In Brief


Relatives Raising Children:
An Overview of Kinship Care

Joseph Crumbley and Robert L. Little, eds. Washington, DC: Child Welfare League of America Press, 1997.
Across Our Desk

The thought of family evokes images of a safe haven filled with love and compassion. The responsibilities inherent in the idea of family inspire parents to sacrifice for the sake of their children. This commitment to caring is not limited to the child's parents, as Dana Burdnell Wilson of the Child Welfare League of America (CWLA) reminds us: "The concept of family brings with it a sense of belonging, caring, and duty toward family members -- a sense that propels individuals to step forward and take responsibility for raising a child when the child's parents are unable to do so."

Full-time parenting of children by other family members is the focus of Relatives Raising Children: An Overview of Kinship Care. The advantages are evident. By enabling children to live with family members, kinship care reduces the trauma children experience when placed with strangers. It enhances children's sense of identity and self-esteem, continues the connections children have to their siblings, and strengthens the family's ability to give children the support they need.

Kinship care has been practiced for centuries. What is new, the authors note, is the growing number of relatives becoming permanent or long-term primary caregivers.
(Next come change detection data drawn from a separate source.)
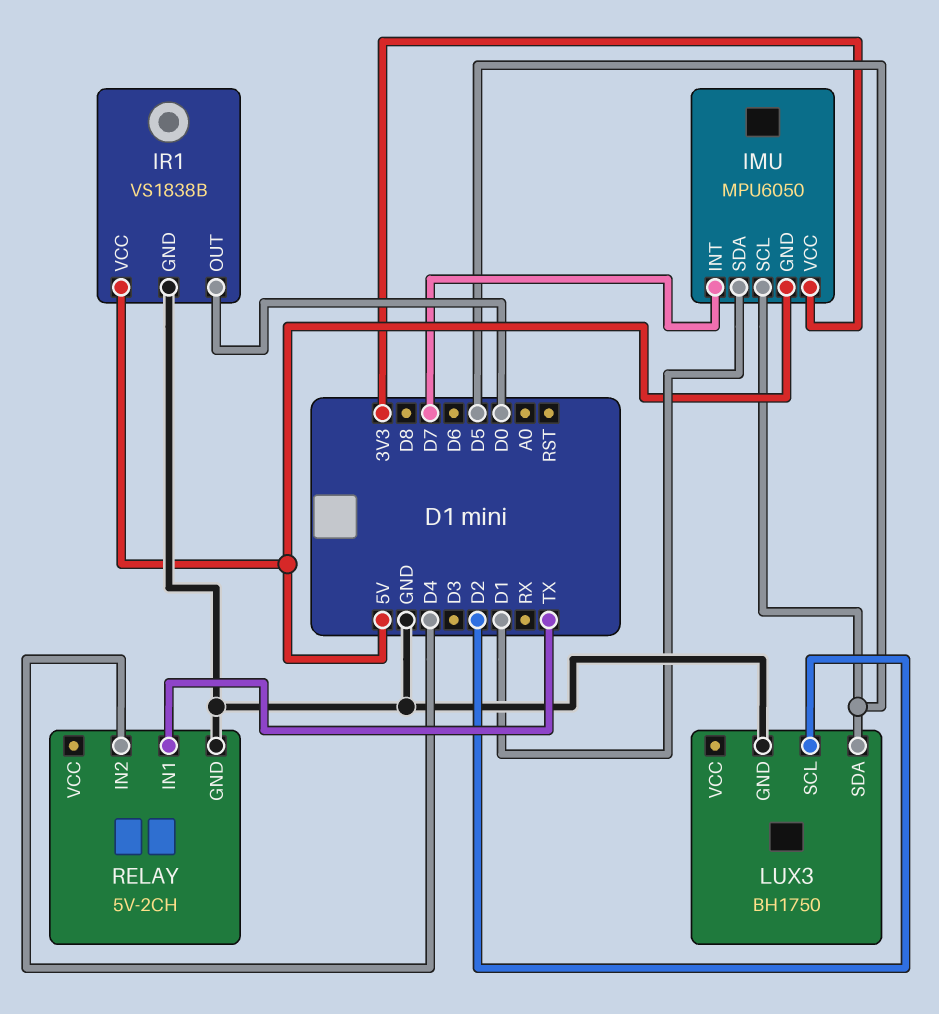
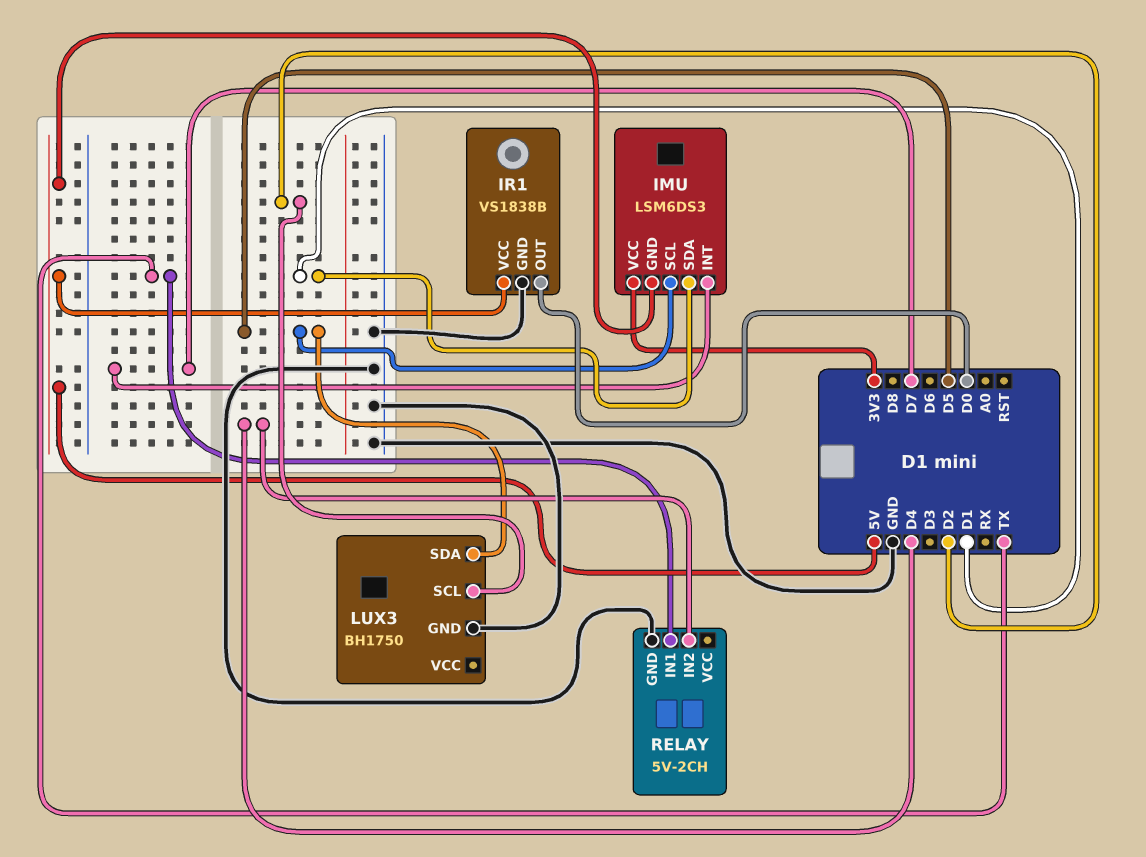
IMU: MPU6050 -> LSM6DS3

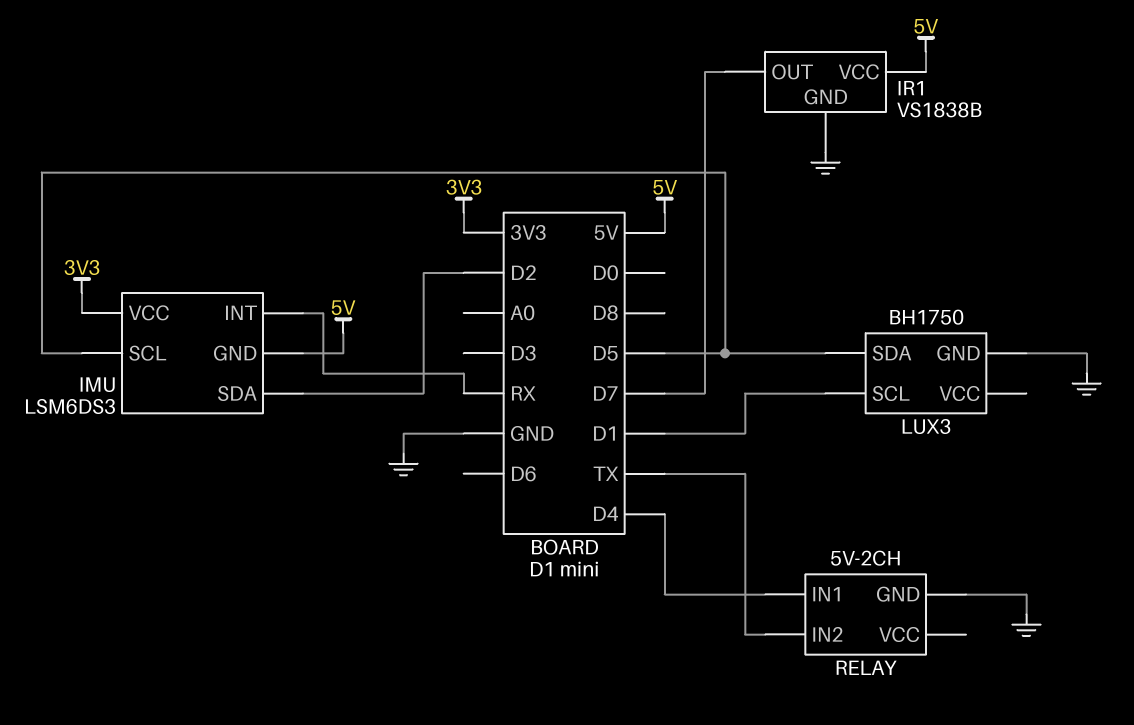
IMU pin INT: D7 -> RX
IMU pin SDA: D1 -> D2
IR1 pin OUT: D0 -> D7
LUX3 pin SCL: D2 -> D1
RELAY pin IN1: TX -> D4
RELAY pin IN2: D4 -> TX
Researchers attribute this growth to such factors as increases in divorce, marital separation, alcohol and other drug abuse, and AIDS-related parental incapacity or mortality. According to the U.S. Census Bureau, 4.3 million children lived with relatives other than -- or in addition to -- their parents in 1992. While most of these children lived with their mothers in the homes of relatives, 878,000 lived with their grandparents -- apart from both parents.
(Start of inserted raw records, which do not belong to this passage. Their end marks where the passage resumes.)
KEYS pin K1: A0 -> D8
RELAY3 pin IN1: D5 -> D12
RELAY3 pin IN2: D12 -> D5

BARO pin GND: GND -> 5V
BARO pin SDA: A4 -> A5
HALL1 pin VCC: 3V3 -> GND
As CWLA warned in its 1994 publication Kinship Care: A Natural Bridge, the rapid growth in kinship care has caught child welfare agencies off guard. Fortunately, its newest compendium, Relatives Raising Children: An Overview of Kinship Care, offers the information that family service professionals and communities need to develop and provide services to kinship caregivers and the children for whom they care.

The authors do not neglect the challenges presented by kinship care. Since most kinship caregivers are grandmothers, issues of morbidity and mortality must be considered. Respite and other relief systems need to be developed. Clinical concepts affecting the child, care-givers, and Book Juvenile Justice and Youth Violence parents are analyzed from several vantage points, including systems theory, attachment theory, and diverse models of human development. Assessments and interventions are recommended and tips for effective case management are provided. Kinship care crosses cultural, racial, and socioeconomic lines, and the book addresses the role of cultural traditions and the impact of special conditions such as parental incarceration.

As State legislatures have only recently begun to recognize the dramatic increase in kinship care, the review of legal options available to kinship caregivers that the book provides is particularly relevant. "There appears to be no consistent public policy rationale for the use and valuation of kinship care," the authors conclude. In Relatives Raising Children: An Overview of Kinship Care, they have documented the need and provided a good starting point for its creation.